El Palacio de Verano de Pekín

Si alguna vez habéis estado en Pekín, seguro que tenéis el álbum lleno de fotografías con el Palacio de Verano, un suntuoso lugar lleno de jardines, y en donde la paz y la tranquilidad son sus mejores inquilinos.

Palacio Verano Pekín

Nada más llegar a él nos damos cuenta cómo pudo convertirse durante tantos siglos en la residencia de verano de la familia real china. El Palacio de Verano de Pekín se halla a unos quince kilómetros de la ciudad, y fue construido durante la dinastía Jin, entre 1115 y 1234. Rápidamente, los grandes emperadores chinos llegaron hasta aquí para estar lejos de los ojos de la Ciudad Prohibida.

El palacio ocupa un área de 294 hectáreas, incluyendo el Lago Kunming y la Torre de la Longevidad. Pabellones, galerías, jardines y puentes salpican toda la zona del palacio. En la parte superior de la Torre de la Longevidad se halla la Torre del Incienso Budista, con sus 41 metros de altura. Dos veces al mes, la emperatriz Cixi iba a la torre a rezar. La subida a la cima es un poco empinada, sin embargo las vistas desde allí son excepcionales.

Nada más entrar en el palacio, la primera sala que nos encontramos es el Patio de la Benevolencia y la Longevidad. En ella veréis una estatua de bronce de Kirin, una bestia mítica con cabeza de dragón, cola de león, cuernos de ciervo y pezuñas de toro. Según cuenta la leyenda, el Kirin castiga a los malos, y nos protege del fuego.

Frente a esta sala hay una gran estatua de un dragón, que simboliza al emperador, y una estatua de bronce de un ave fénix, representando a la empratriz. A pesar de que era un secreto que la emperatriz Cixi llevaba los asuntos del Estado, es curioso pero, la estatua del ave fénix se halla en el centro de la sala, mientras que la estatua del dragón un poco más atrás.

La siguiente sala que nos encontramos es la Sala de la Felicidad y la Longevidad, construida en 1750, y que se convirtió en la residencia personal de la emperatriz Cixi. Allí se encontraban sus dos dormitorios y su vestidor. Esta sala también contaba con una sala del trono para los más íntimos. Desde aquí se accede al Lago Kunming, donde atracaban los barcos esperando las órdenes de la emperatriz.
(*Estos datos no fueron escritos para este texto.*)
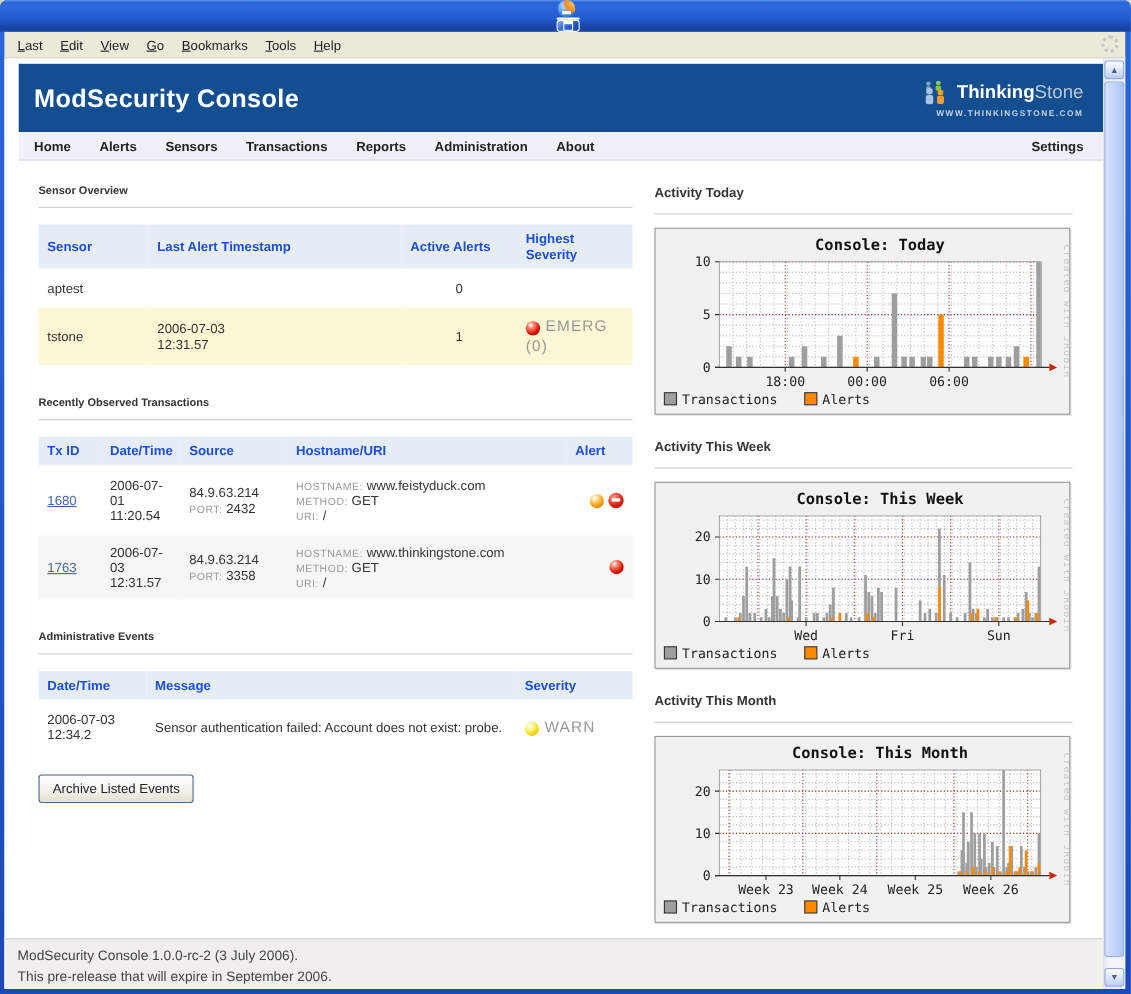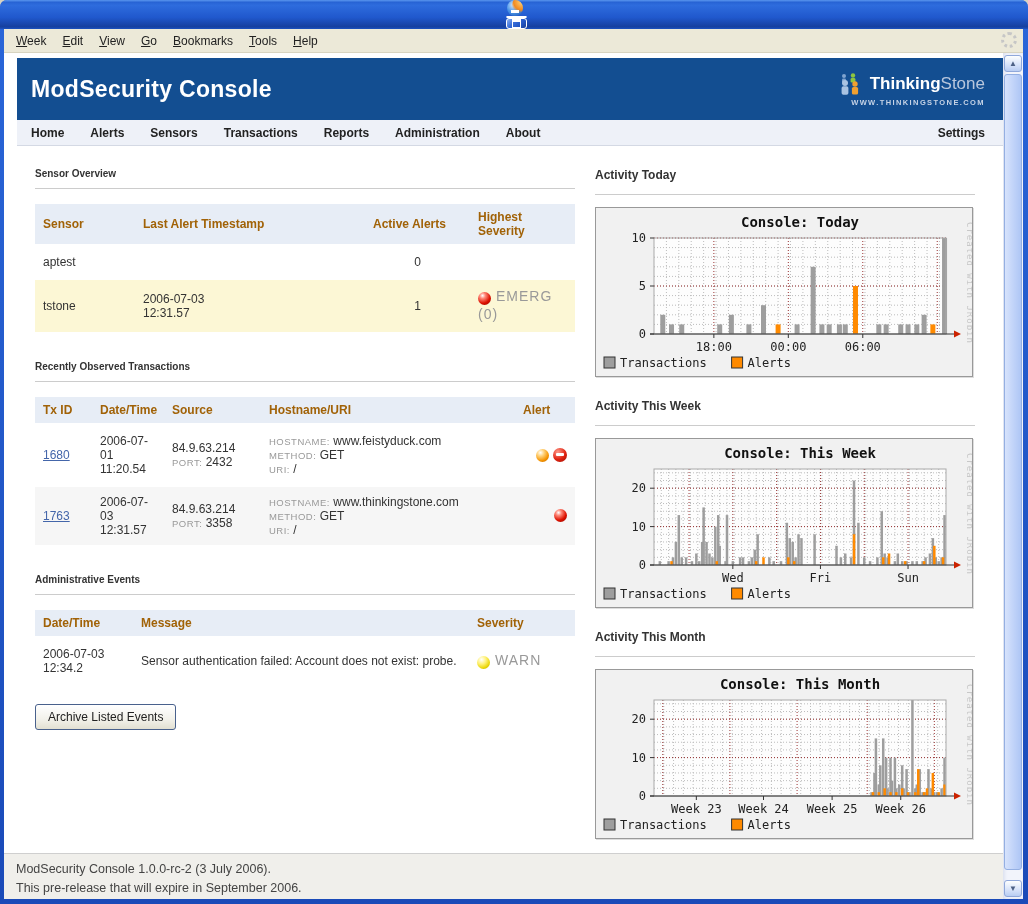"Week" span.menu-item { text: Week -> Last }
Al oeste de este salón se halla la Galería del Largo Corredor, un pasillo de 728 metros de largo, y que serpentea entre los jardines. Paser por este corredor es una fiesta para los ojos, con cuatro pabellones representando cada una de las cuatro estaciones. También hay colgadas muchas pinturas y otras obras de arte, donde nos sumergimos en la historia y la cultura china, mientras disfrutamos del paisaje.

El final de este corredor nos lleva a un barco de mármol, que se conoce como el Barco de la Pureza, construido en 1755.

Para entrar en el Palacio de Verano hay que pagar 50 yuan desde el 1 de noviembre al 31 de marzo, y 60 yuan del 1 de abril al 31 de octubre. Un euro son 9,20 yuanes, por lo que la entrada sale por unos 5,50 euros.